Neoplasms of the adrenal cortex: Too much cortisol can be produce by an adrenal tumour. These are typically harmless.

Tumors of the thyroid, thymus, pancreas, and lungs. Ectopic ACTH syndrome refer to tumours that grow outside of the pituitary gland and produce ACTH. Usually malignant tumours of this kind. These tumours most frequently manifest as small cell lung carcinoma.

What are the signs and symptoms of hypercortisolism (Cushing’s syndrome)?

The symptoms of the disease are both distinctive and suggestive of a number of other illnesses.

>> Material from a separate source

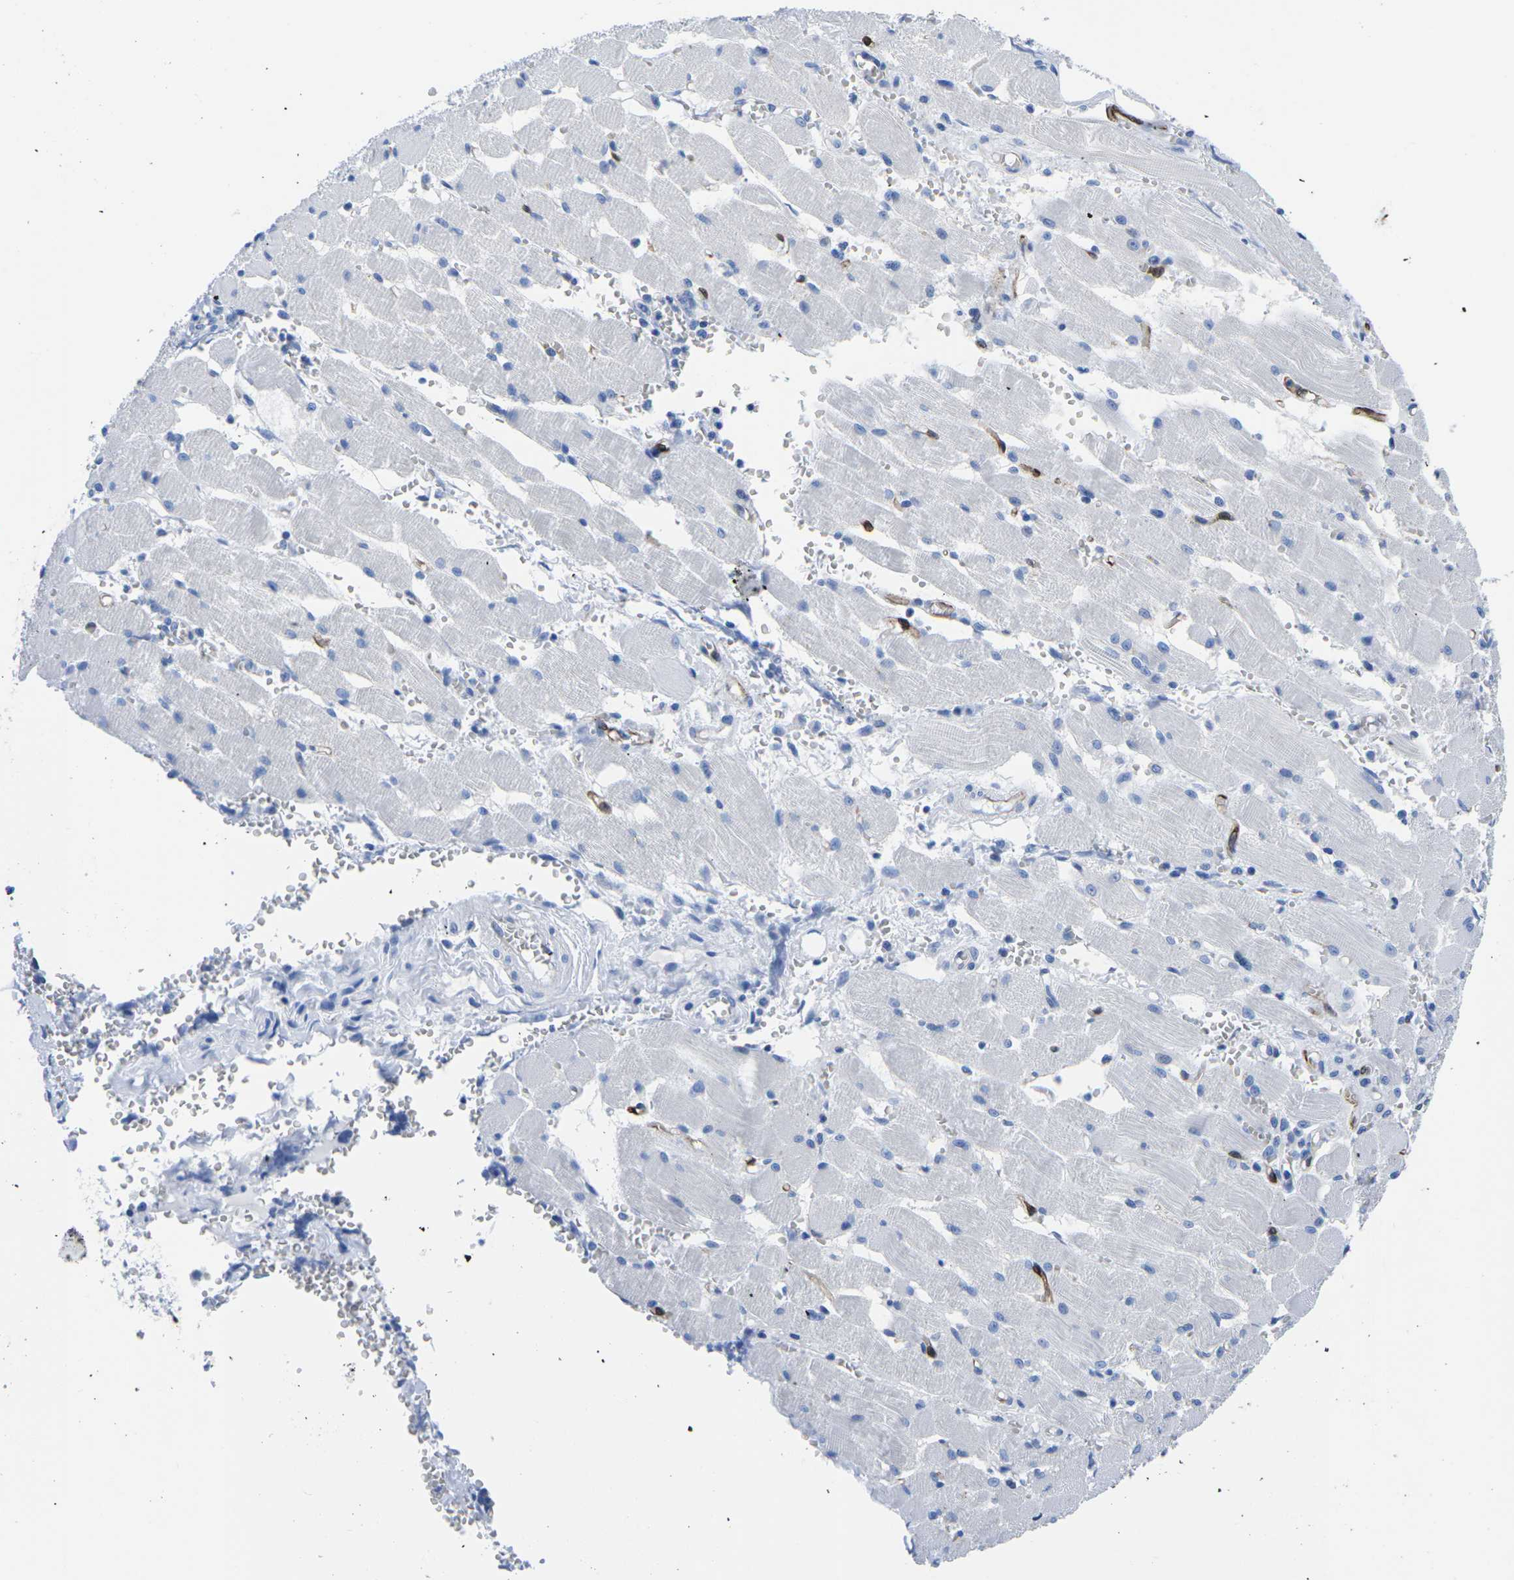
{"staining": {"intensity": "negative", "quantity": "none", "location": "none"}, "tissue": "adipose tissue", "cell_type": "Adipocytes", "image_type": "normal", "snomed": [{"axis": "morphology", "description": "Squamous cell carcinoma, NOS"}, {"axis": "topography", "description": "Oral tissue"}, {"axis": "topography", "description": "Head-Neck"}], "caption": "This is an IHC image of benign human adipose tissue. There is no positivity in adipocytes.", "gene": "CYP1A2", "patient": {"sex": "female", "age": 50}}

Meanwhile potential signs include:

  • A round, crimson face
  • Wounds that don’t heal well
  • Elevated blood pressure (hypertension)
  • Diabetes
  • Abdominal stretch mark in purple
  • Arms and legs can easily bleed
  • Fatigue
  • Hazy vision and vertigo
  • Slender arms and legs and weak muscles
  • Sexual drive change and erectile dysfunction
  • Growth retardation in youngsters

How is the diagnosis of syndrome made?

When there is a possibility that you have Cushing’s syndrome, your healthcare practitioner will review your medical history. Additionally, do a physical exam, and order some laboratory testing.

Sometimes it can be challenging to identify it. The presence of weariness and weight increase does not necessarily indicate it. It might potentially be confuse with metabolic syndrome or polycystic ovary syndrome. Also, to rule out other conditions, your healthcare provider will need to use a process of elimination.

What diagnostic procedures will be used to identify the syndrome?

The diagnostic procedure of Cushing’s syndrome:

24-hour urinary cortisol test: This examination count the micrograms of cortisol in your pee.

Salivary cortisol testing around midnight: Cortisol level are well known to be extremely low in the morning and late at night.

Dexamethasone is a cortisol-like medication: Low-dose dexamethasone suppression test. One milligramme of the medication is orally during this test, and the cortisol levels are then assess the next morning.

Blood test: A blood test will determine your body’s level of ACTH.

Dexamethasone suppression test at high doses: This test is similar to the low-dose DST, except the dose is eight milligrams as oppose to one.


It is difficult to deal with Cushing’s syndrome. The effect of it include weariness, hypertension, and more. Chemotherapy and surgery are, at best, painful therapies. However, they are worthwhile because Cushing’s syndrome can be treat effectively and cured. Throughout each phase, stay in touch with your healthcare practitioner.